Je me sens forte, et entière. Alecto, hein. Bah, je suis pas très implacable. Juste… moi. À ma place parmi les dérangés, les tristes, les fous. À ma place parmi ceux à qui on dit « quoi ? Pourquoi tu n’es pas comme moi ? Pourquoi tu ne ressens pas les mêmes urgences ? » Et ben, parce que, connard. Eux et moi, on ira loin. Ce que nous apportent les gens, humainement, aura toujours plus de sens que tout le reste. Et c’est celle pour qui le savoir est la clef qui parle.

C’est pour ça que j’aime mon métier. La force qu’ils me donnent. Sincèrement, j’en ai rien à foutre qu’on ne soit pas là pour être apprécié. Le souvenir qu’on garde des gens qu’on n’aime pas ne nous sert jamais à rien. Oui, je veux que mes élèves m’apprécient. Mylène était pas foutue d’apprendre quoi que ce soit si elle aimait pas ses profs, et elle avait vingt ans. Je veux croire que ma passion les porte, un tout petit peu. Elle me porte bien, moi.

Ouais, c’était chouette de m’entendre dire ça, et j’ai sans doute un peu honte au fond de m’en vanter, mais… Je reviens de loin, vous savez. Je reviens d’un enfer paimpolais dans lequel ni mon job ni mes collègues n’allaient bien.

Cette année, je suis entourée de gens. Alors ils ne vont pas toujours bien. Mais je les sens à l’écoute. Peut-être qu’avant j’étais pas prête. Cette année, j’ai toujours pas envie de me livrer. Mais je sens que je peux. C’est sans doute moi qui ai changé – mais j’ai jamais dit que l’enfer, c’était les autres.
Je l’ai écrit ailleurs : peut-être que la mort de maman a fait éclater une soupape. Peut-être que « grâce à » ça je me sens légitime. Je me suis jamais sentie aussi forte. Mes fantômes et mes démons ne m’ont jamais autant portée. Ils ne murmurent pas les mêmes choses qu’avant. Ils me remémorent ma vie. Ils ont cessé de me corrompre.

Je n’écris pas tout au même endroit, au risque de passer pour une égotique. Non : je voulais pas vraiment que maman meure. Ça fait putain de mal. Certains soir, ça me donne envie de hurler.
Mais… je ne peux pas nier que depuis, je me sens le droit d’exister. Ça y est, je l’ai, ma tragédie. Je peux éclater, exploser, laisser des débris partout. Je suis un shrapnel. Je suis la fureur (je vous fais grâce de la majuscule). Ça y est, les gens savent. Comme elle était belle. Ils peuvent enfin imaginer la suite.

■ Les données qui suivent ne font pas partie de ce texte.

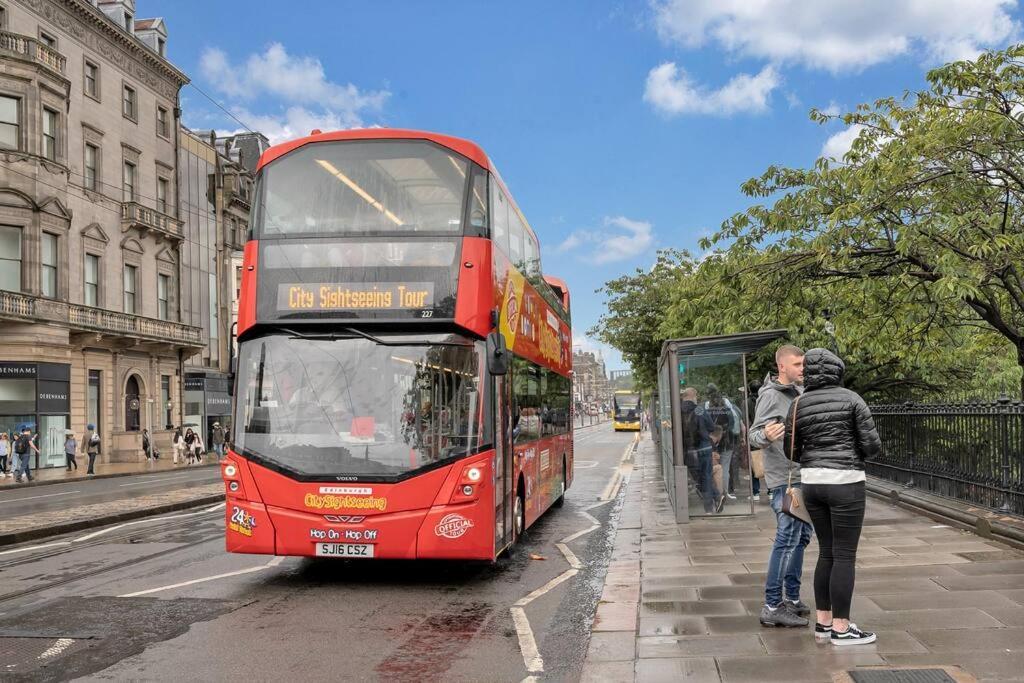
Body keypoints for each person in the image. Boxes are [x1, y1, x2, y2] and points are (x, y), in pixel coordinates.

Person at [785, 348, 882, 645]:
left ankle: (823, 623)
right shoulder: (852, 399)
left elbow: (789, 450)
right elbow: (871, 446)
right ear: (837, 370)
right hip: (845, 482)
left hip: (812, 484)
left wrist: (813, 458)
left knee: (825, 551)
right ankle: (842, 627)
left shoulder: (798, 402)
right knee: (844, 555)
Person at [750, 344, 812, 628]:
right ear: (782, 367)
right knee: (786, 539)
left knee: (800, 538)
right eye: (797, 364)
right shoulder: (771, 396)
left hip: (802, 477)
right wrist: (766, 434)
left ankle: (792, 598)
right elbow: (753, 435)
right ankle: (772, 605)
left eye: (804, 364)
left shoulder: (800, 392)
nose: (803, 368)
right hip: (785, 482)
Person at [680, 387, 720, 513]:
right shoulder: (699, 409)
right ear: (694, 396)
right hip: (704, 447)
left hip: (688, 449)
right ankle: (710, 505)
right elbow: (711, 426)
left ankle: (716, 497)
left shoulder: (678, 410)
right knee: (706, 476)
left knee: (698, 478)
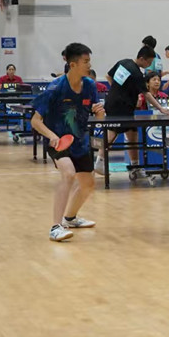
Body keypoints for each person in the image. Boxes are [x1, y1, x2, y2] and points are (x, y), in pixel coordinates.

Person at [30, 43, 105, 241]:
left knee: (88, 184)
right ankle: (55, 227)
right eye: (85, 61)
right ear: (73, 64)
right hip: (58, 141)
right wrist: (52, 136)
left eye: (89, 61)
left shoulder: (90, 86)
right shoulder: (55, 88)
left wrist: (100, 113)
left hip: (80, 141)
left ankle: (70, 218)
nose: (89, 65)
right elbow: (35, 121)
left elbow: (98, 117)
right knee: (69, 174)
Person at [96, 45, 169, 176]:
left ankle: (135, 166)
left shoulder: (123, 62)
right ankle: (99, 161)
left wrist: (117, 91)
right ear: (142, 58)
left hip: (116, 103)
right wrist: (160, 108)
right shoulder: (137, 73)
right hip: (120, 107)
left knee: (132, 133)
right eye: (148, 62)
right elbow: (146, 94)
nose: (149, 65)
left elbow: (108, 76)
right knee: (112, 132)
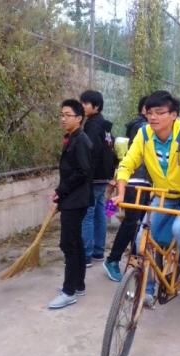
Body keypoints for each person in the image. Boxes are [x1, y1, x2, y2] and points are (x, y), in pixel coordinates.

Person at [113, 90, 180, 306]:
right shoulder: (145, 134)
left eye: (160, 112)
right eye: (149, 112)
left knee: (179, 228)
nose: (153, 117)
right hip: (164, 193)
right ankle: (147, 289)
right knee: (142, 240)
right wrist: (120, 192)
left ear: (174, 114)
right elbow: (128, 163)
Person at [48, 99, 93, 309]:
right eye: (62, 114)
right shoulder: (72, 138)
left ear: (79, 118)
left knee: (68, 244)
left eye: (67, 115)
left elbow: (83, 172)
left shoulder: (81, 141)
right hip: (72, 199)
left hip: (76, 201)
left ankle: (68, 292)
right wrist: (61, 193)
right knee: (75, 242)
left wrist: (61, 190)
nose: (63, 119)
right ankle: (78, 284)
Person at [103, 96, 151, 282]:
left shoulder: (139, 125)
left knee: (136, 222)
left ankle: (132, 260)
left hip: (140, 181)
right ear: (146, 109)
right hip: (135, 181)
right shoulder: (142, 128)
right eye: (155, 111)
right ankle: (112, 260)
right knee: (131, 221)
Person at [80, 90, 114, 267]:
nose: (83, 106)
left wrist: (86, 176)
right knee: (100, 212)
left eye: (86, 103)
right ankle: (99, 251)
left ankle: (86, 255)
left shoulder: (92, 126)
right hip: (104, 176)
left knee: (88, 214)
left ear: (97, 106)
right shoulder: (105, 126)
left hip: (93, 177)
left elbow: (91, 152)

Je ne leur en parle pas pour autant. J’ai sans doute pas eu l’air aussi épanoui depuis des lustres. Tout le monde peut en conclure que je vais bien. C’est le cas. Avec un peu d’imagination, certains peuvent ajouter ce qui m’a menée à cette exaltation enfiévrée.
Apparemment, ma tante Kersti peut. Si je saisis bien ce qu’elle dit, quelque part, je retrouve mon horreur.

Je me suis relevée de mon champ de bataille personnel. Aujourd’hui, quand je pleure, c’est autant de peine que de soulagement. Parce qu’avant, je ne me sentais pas légitime à pleurer. Si vous saviez comme j’en ai rien à foutre de tout, maintenant.

Vendredi 7 octobre 2017
01h27
♫ Prayers for storm – playlist

Je suis tellement ivre que je ne sais plus bien ce que j’écris, ce que je regarde, ce que je tape sur le clavier. Je sais juste que je pourrais m’écrouler. Et que Hocico – Dog eat dog – Doggy Style Remix m’en empêche comme d’habitude. La musique des abysses, on s’y fait, vous savez.

C’est marrant,  quand on y pense : je suis terrifiée à l’idée de mourir, mais je le fais tous les soirs. Si je m’endors maintenant, je ne me souviendrais jamais que j’étais vivante, avant. Je me coucherai dans l’abîme, et j’apprécierai l’obscurité. Je me vautrerai dans les ténèbres.